Mereka sudah melihat beberapa korban dari pemakaian kompresor. Rekan mereka, kata Syam, beberapa bulan lalu terancam lumpuh, bersyukur membaik setelah terapi.

Dia bilang, dalam sehari mereka biasa dalam laut selama tiga jam, kemudian naik lagi. Selama dalam laut bernapas pakai kompresor. Kalau sudah tiga jam, naik istrahat satu jam dan turun lagi.

 

Irfat Muhammad membersihkan ikan karang dagangannya. Ikan-ikan ini hasil tangkap ikan suaminya, dengan memanah. Foto: Mahmud Ichi/ Mongabay Indonesia

 

Satu kompresor, katanya, dijaga dua orang. Satu jaga mesin dan satu lagi menjaga selang yang mengalirkan udara ke penyelam. Mereka menyelam sore hingga tengah malam bahkan jelang pagi.

“Di malam hari, ikan mudah kena panah. Ikan bahkan menuju cahaya senter penyelam,” katanya, seraya bilang, pernah mengurus izin tangkap ikan dengan memanah tetapi tak pernah dikeluarkan Dinas Kelautan dan Perikanan.

Karena sadar bahaya tangkap ikan dengan kompresor, Sofyan maupun Syam rajin memeriksakan diri ke dokter guna mengecek kondisi mereka termasuk dengan terapi.

Sofyan sendiri, sudah 12 tahun menyelam menggunakan kompresor. Dia bersyukur tak mendapatkan penyakit berarti. “Tiap bulan kontrol kondisi paru-paru ke dokter,” katanya.

Dia membandingkan dengan di Manado, Sulawesi Utara, mereka lebih mudah kontrol kesehatan karena ada fasilitasnya. Dia juga memiliki kartu kontrol kesehatan.
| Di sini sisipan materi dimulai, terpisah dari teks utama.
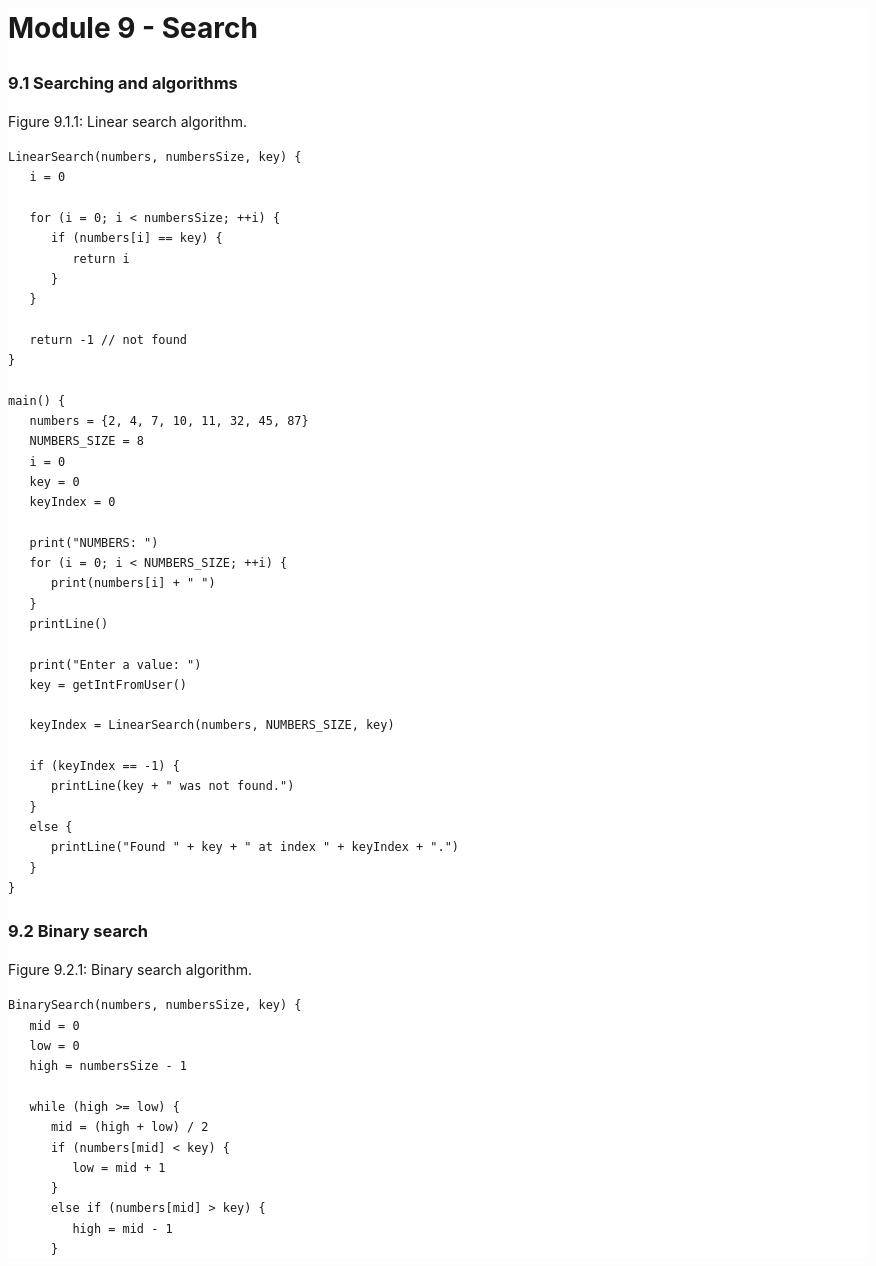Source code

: # Module 9 - Search

### 9.1 Searching and algorithms

Figure 9.1.1: Linear search algorithm.

```
LinearSearch(numbers, numbersSize, key) {
   i = 0

   for (i = 0; i < numbersSize; ++i) {
      if (numbers[i] == key) {
         return i
      }
   }
      
   return -1 // not found
}
   
main() {
   numbers = {2, 4, 7, 10, 11, 32, 45, 87}
   NUMBERS_SIZE = 8
   i = 0
   key = 0
   keyIndex = 0
      
   print("NUMBERS: ")
   for (i = 0; i < NUMBERS_SIZE; ++i) {
      print(numbers[i] + " ")
   }
   printLine()
      
   print("Enter a value: ")
   key = getIntFromUser()
      
   keyIndex = LinearSearch(numbers, NUMBERS_SIZE, key)
      
   if (keyIndex == -1) {
      printLine(key + " was not found.")
   } 
   else {
      printLine("Found " + key + " at index " + keyIndex + ".")
   }
}
```

### 9.2 Binary search

Figure 9.2.1: Binary search algorithm.

```
BinarySearch(numbers, numbersSize, key) {
   mid = 0
   low = 0
   high = numbersSize - 1
   
   while (high >= low) {
      mid = (high + low) / 2
      if (numbers[mid] < key) {
         low = mid + 1
      }
      else if (numbers[mid] > key) {
         high = mid - 1
      }
```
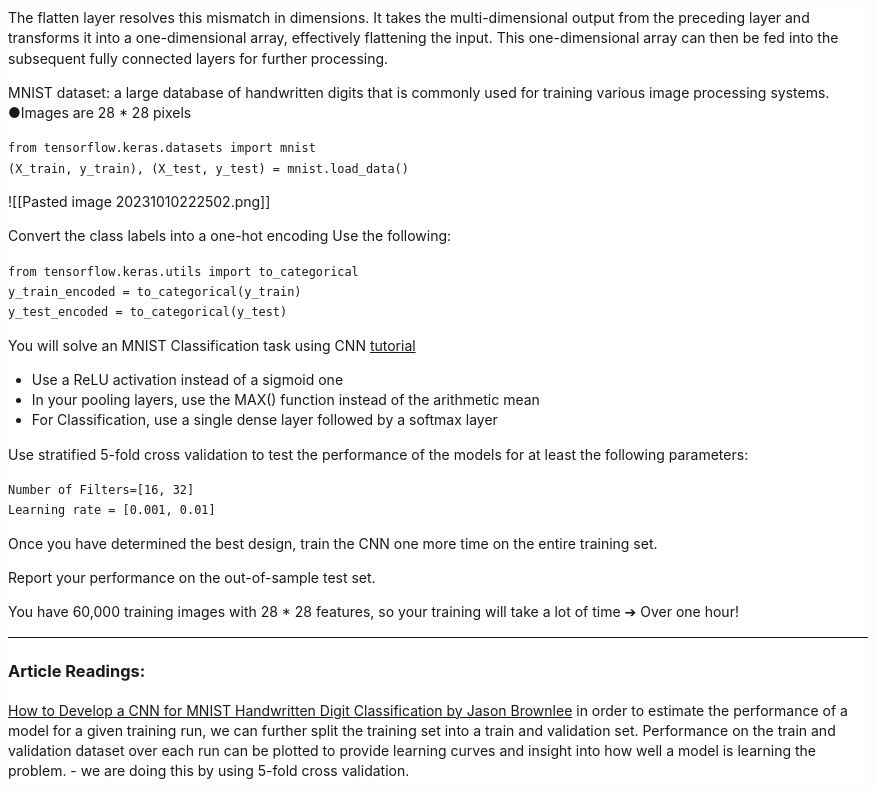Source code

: The flatten layer resolves this mismatch in dimensions. It takes the multi-dimensional output from the preceding layer and transforms it into a one-dimensional array, effectively flattening the input. This one-dimensional array can then be fed into the subsequent fully connected layers for further processing.

MNIST dataset: a large database of handwritten digits that is
commonly used for training various image processing systems.
●Images are 28 * 28 pixels 
```
from tensorflow.keras.datasets import mnist
(X_train, y_train), (X_test, y_test) = mnist.load_data()
```
![[Pasted image 20231010222502.png]]

Convert the class labels into a one-hot encoding
Use the following:
```
from tensorflow.keras.utils import to_categorical
y_train_encoded = to_categorical(y_train)
y_test_encoded = to_categorical(y_test)
```

You will solve an MNIST Classification task using CNN
[tutorial](https://machinelearningmastery.com/how-to-develop-a-convolutional-neural-network-from-scratch-for-mnist-handwritten-digit-classification/)

- Use a ReLU activation instead of a sigmoid one
- In your pooling layers, use the MAX() function instead of the arithmetic mean
- For Classification, use a single dense layer followed by a softmax layer

Use stratified 5-fold cross validation to test the performance of
the models for at least the following parameters:
```
Number of Filters=[16, 32]
Learning rate = [0.001, 0.01]
```

Once you have determined the best design, train the CNN one
more time on the entire training set.

Report your performance on the out-of-sample test set.

You have 60,000 training images with 28 * 28 features, so your
training will take a lot of time ➔ Over one hour!

---
### Article Readings:
[How to Develop a CNN for MNIST Handwritten Digit Classification by Jason Brownlee](https://machinelearningmastery.com/how-to-develop-a-convolutional-neural-network-from-scratch-for-mnist-handwritten-digit-classification/)
in order to estimate the performance of a model for a given training run, we can further split the training set into a train and validation set.
	Performance on the train and validation dataset over each run can be plotted to provide learning curves and insight into how well a model is learning the problem.
	- we are doing this by using 5-fold cross validation.
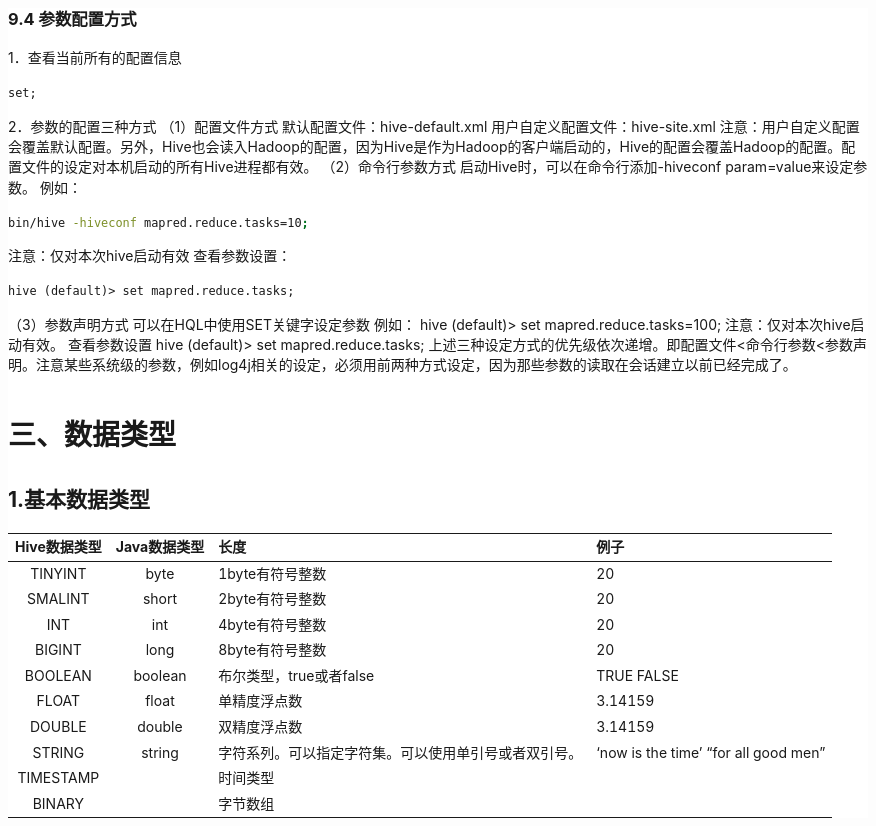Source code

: ### 9.4 参数配置方式

1．查看当前所有的配置信息
```mysql
set;
```
2．参数的配置三种方式
（1）配置文件方式
默认配置文件：hive-default.xml 
用户自定义配置文件：hive-site.xml
注意：用户自定义配置会覆盖默认配置。另外，Hive也会读入Hadoop的配置，因为Hive是作为Hadoop的客户端启动的，Hive的配置会覆盖Hadoop的配置。配置文件的设定对本机启动的所有Hive进程都有效。
（2）命令行参数方式
启动Hive时，可以在命令行添加-hiveconf param=value来设定参数。
例如：
```bash
bin/hive -hiveconf mapred.reduce.tasks=10;
```
注意：仅对本次hive启动有效
查看参数设置：
```mysql
hive (default)> set mapred.reduce.tasks;
```
（3）参数声明方式
可以在HQL中使用SET关键字设定参数
例如：
hive (default)> set mapred.reduce.tasks=100;
注意：仅对本次hive启动有效。
查看参数设置
hive (default)> set mapred.reduce.tasks;
上述三种设定方式的优先级依次递增。即配置文件<命令行参数<参数声明。注意某些系统级的参数，例如log4j相关的设定，必须用前两种方式设定，因为那些参数的读取在会话建立以前已经完成了。


# 三、数据类型

## 1.基本数据类型

| Hive数据类型 | Java数据类型 | 长度                                                 | 例子                                 |
| :----------: | :----------: | :--------------------------------------------------- | :----------------------------------- |
|   TINYINT    |     byte     | 1byte有符号整数                                      | 20                                   |
|   SMALINT    |    short     | 2byte有符号整数                                      | 20                                   |
|     INT      |     int      | 4byte有符号整数                                      | 20                                   |
|    BIGINT    |     long     | 8byte有符号整数                                      | 20                                   |
|   BOOLEAN    |   boolean    | 布尔类型，true或者false                              | TRUE  FALSE                          |
|    FLOAT     |    float     | 单精度浮点数                                         | 3.14159                              |
|    DOUBLE    |    double    | 双精度浮点数                                         | 3.14159                              |
|    STRING    |    string    | 字符系列。可以指定字符集。可以使用单引号或者双引号。 | ‘now is the time’ “for all good men” |
|  TIMESTAMP   |              | 时间类型                                             |                                      |
|    BINARY    |              | 字节数组                                             |                                      |
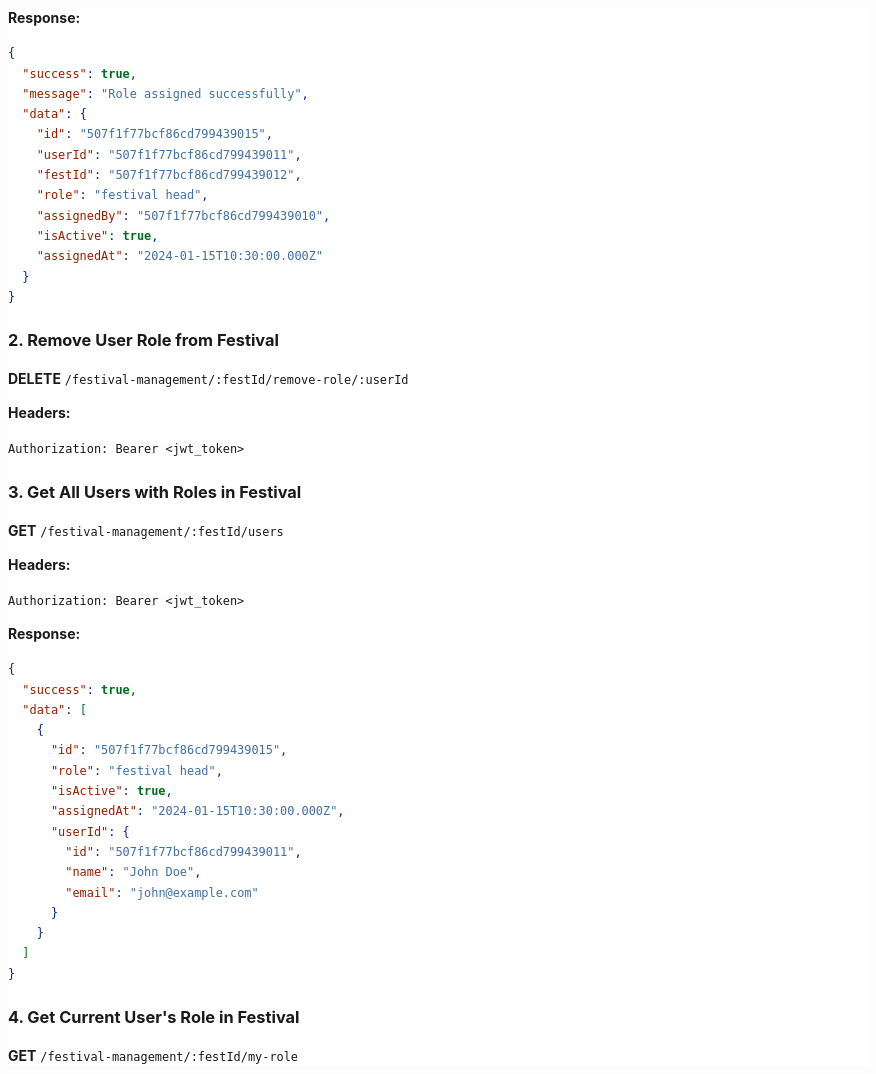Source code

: **Response:**
```json
{
  "success": true,
  "message": "Role assigned successfully",
  "data": {
    "id": "507f1f77bcf86cd799439015",
    "userId": "507f1f77bcf86cd799439011",
    "festId": "507f1f77bcf86cd799439012",
    "role": "festival head",
    "assignedBy": "507f1f77bcf86cd799439010",
    "isActive": true,
    "assignedAt": "2024-01-15T10:30:00.000Z"
  }
}
```

### 2. Remove User Role from Festival
**DELETE** `/festival-management/:festId/remove-role/:userId`

**Headers:**
```
Authorization: Bearer <jwt_token>
```

### 3. Get All Users with Roles in Festival
**GET** `/festival-management/:festId/users`

**Headers:**
```
Authorization: Bearer <jwt_token>
```

**Response:**
```json
{
  "success": true,
  "data": [
    {
      "id": "507f1f77bcf86cd799439015",
      "role": "festival head",
      "isActive": true,
      "assignedAt": "2024-01-15T10:30:00.000Z",
      "userId": {
        "id": "507f1f77bcf86cd799439011",
        "name": "John Doe",
        "email": "john@example.com"
      }
    }
  ]
}
```

### 4. Get Current User's Role in Festival
**GET** `/festival-management/:festId/my-role`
Buyung Radjiloen, Kepala Dinas Kelautan dan Perikanan (DKP) Malut membenarkan, penggunaan alat tangkap memanah (spare gun ) tidak ada larangan tetapi ada pembatasan penggunaan armada atau kapalnya.

“Kita batasi hanya armada di bawah tiga GT. Kalau di atas tiga GT   ada larangan,” katanya.

Khusus Kawasan Konservasi Perairan (KKP) Mare dan sekitar, pada zona tertentu akan ada pelarangan. “Kita [akan] buat regulasi melalui peraturan gubernur.”

Selama ini, katanya, DKP tertibkan termasuk cara penangkapan dengan kompresor. DKP, katanya, sudah berikan pemahaman dan sosialisasi bahaya pakai kompresor terutama bagi kesehatan.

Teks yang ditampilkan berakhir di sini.